The aforementioned results indicate the following. The users required on average 152 s for their first try. This time declined dramatically to an average of 89 s after the first 10 min. Moreover, as can be seen, the time that the users took to complete the task after 20 min was 82 s. The results for the remaining attempts were very similar. By computing the range between the best and the worst try for the participants the following results obtained. When the users interacted with the given task at a first try the range was approximated at 32 s. After the fourth try the range decreased by about half reaching a value of 18 s. Again, the results for the remaining attempts were very similar. Hence, it can be stated that the proposed methodology is quite easily learned by the users since they are able to finish the procedure in the optimal time after less than 20 min and to achieve quite close results after only 10 min. Moreover, we see that in time the users are able to learn the controller mechanism and decrease the range between the minimum and the maximum time. Based on the aforementioned results we assume that such a methodology can be beneficial in applications that require a hybrid way to animate a virtual character for enabling complex interactions in virtual environments.

7 Conclusions and Future Work

This paper has presented a full-body character control interface. The proposed methodology enables three different user-character interaction modules: the motion controller, direct manipulation of character’s body, and a hybrid controller that lies between the aforementioned two controllers. Based on those three character controller mechanisms, as well as by developing a simple action controller that keeps information on the tasks that the character is able to perform, different examples were developed and presented.

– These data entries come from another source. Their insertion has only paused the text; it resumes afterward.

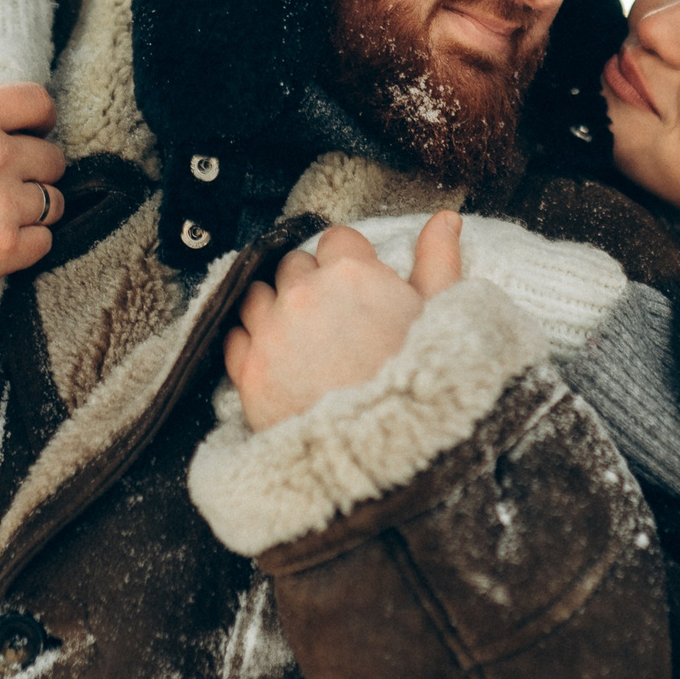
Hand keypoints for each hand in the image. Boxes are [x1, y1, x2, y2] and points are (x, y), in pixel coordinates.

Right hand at [0, 29, 66, 312]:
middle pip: (52, 158)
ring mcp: (1, 204)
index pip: (38, 103)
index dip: (38, 120)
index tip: (29, 134)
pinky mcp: (2, 251)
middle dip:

The evaluation of the presented methodology has shown that both the frame rate and activity recognition process work quite well. However, when the number of possible combinations increases, the methodology’s frame rate decreases. Therefore, depending on the number of possible combinations, it may not be possible to work at interactive frame rates. Additionally, even if the nine different motions are recognized satisfactorily in the proposed methodology, assuming a variety of motions that the character should be able to perform, it may be necessary to have a better solution to estimate both the motion and user’s intention to perform a hybrid action. Moreover, during the hybrid character control module the synthesized motion may not look natural as there is no prior motion to ensure the naturalness of the synthesized motion. Hence, by developing either a kinematic prior or physical motion model, the system may be able to ensure the naturalness of the synthesized motion. These are the main challenges that we plan to solve in our future work in order to improve the presented methodology. Conversely, when evaluating the presented methodology by real users, we found that such a character controller mechanism can be learned quite easily. Thus, these results enforce the potential usage of such methodology in embodied interactive virtual worlds.

By developing different examples of scenarios, we have shown the possible use of such a character controller. It is assumed that there are other applications that may benefit from such a controller. Thus, in our future plans, we would first like to integrate the presented character control interface with solutions, such as ADAPT [54] and SmartBody [55] frameworks or other similar behavioral authoring frameworks, such as [56]. Hence, it will be possible for the user to take part in various events, thereby generating embodied intelligent interactions with the environments, as well as with virtual actors. Moreover, it may be interesting to implement additional character controller modules, such as a physical model related to [44, 57], making the proposed methodology quite powerful, since it will provide the user with additional choices for interaction. Finally, additional extensions that may improve the naturalness of the synthesized motion can also be implemented. Hence, solutions such as the importance-based inverse kinematics [28] or the relationship description [58] can provide improvements, especially in the presented scenario that is related to the object manipulation tasks.